Case Report: Cardiac Complications in Scleroderma

EMT is a biologic process that allows a polarized epithelial cell, which normally is attached to the basement membrane, to undergo multiple changes that enable it to assume a mesenchymal cell phenotype.^5,6 EMT is initiated via inflammation through the activation of transcription factors, expression of specific cell-surface proteins, reorganization and expression of cytoskeletal proteins, production of ECM-degrading enzymes and changes in the expression of specific microRNAs.^5,6 The majority of epithelial cells exposed to inflammation undergo apoptosis, but some transition and have enhanced migratory capacity, invasiveness, elevated resistance to apoptosis.^5,6 These cells that have undergone EMT have greatly increased production of ECM components after transition.
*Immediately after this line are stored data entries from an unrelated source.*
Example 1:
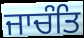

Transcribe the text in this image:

ਜਾਚੰਤਿ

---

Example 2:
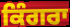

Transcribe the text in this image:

ਕਿੰਗਰਾ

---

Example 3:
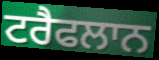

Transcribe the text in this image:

ਟਰੈਫਲਾਨ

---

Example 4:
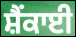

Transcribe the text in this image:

ਸ਼ੈਂਕਾਈ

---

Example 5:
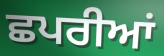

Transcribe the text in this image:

ਛਪਰੀਆਂ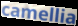
camellia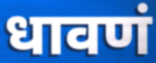
धावणंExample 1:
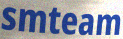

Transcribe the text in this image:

smteam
Figure 4: Color Mapping of the Right Atrium
Color mapping is done by electrophysiology to show the amplitude of voltage to evaluate for areas of scarring or fibrosis. Grey areas indicate areas of fibrosis.

Figure 5: Activation Mapping of the Right Atrium
Activation mapping is done by electrophysiology to evaluate the speed of conduction in the heart. White represents areas of early conduction, which then radiates to slower conduction via change in colors from the spectrum starting with red. The white area is the patient’s re-entrant nidus, and this is the location that the electrophysiologist ablated, resolving the recurrent arrhythmias.
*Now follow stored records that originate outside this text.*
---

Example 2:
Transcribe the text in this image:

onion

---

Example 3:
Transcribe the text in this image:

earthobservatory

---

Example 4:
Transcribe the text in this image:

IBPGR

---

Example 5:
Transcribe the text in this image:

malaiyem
All of these factors, when out of balance with increased deposition of ECM with decreased resorption, result in myocardial fibrosis.^5,6 As with the pathophysiology of fibrosis throughout all body tissues in SSc patients, TGF-β via the Smad pathway is one of the key players in cardiac fibrosis as well.^3,7

Cardiac complications vary on the basis of the pattern of cardiac fibrosis.⁴ Patchy fibrosis, in which collagen fibers and myocardial bundles intermingle, is the most proarrhythmic pattern of fibrosis. On the other hand, compact fibrosis is the least proarrhythmic, so when electrophysiologists ablate areas of arrhythmia origination, the goal is to create compact fibrosis to prevent abnormal signal propagation. This is the technique that was successfully completed in our patient’s case.

Conclusion

Understanding the risks of cardiac complications in SSc patients is important for the rheumatologist because cardiac involvement results in increased morbidity and mortality in this patient population.⁸ In fact, a mere 3% increase in extracellular volume fraction of fibrous tissue in the myocardium is associated with a 50% increase in the risk of adverse cardiac events.⁹ Keeping in mind that cardiac complications can be subclinical, it is important to risk stratify SSc patients for appropriate screening.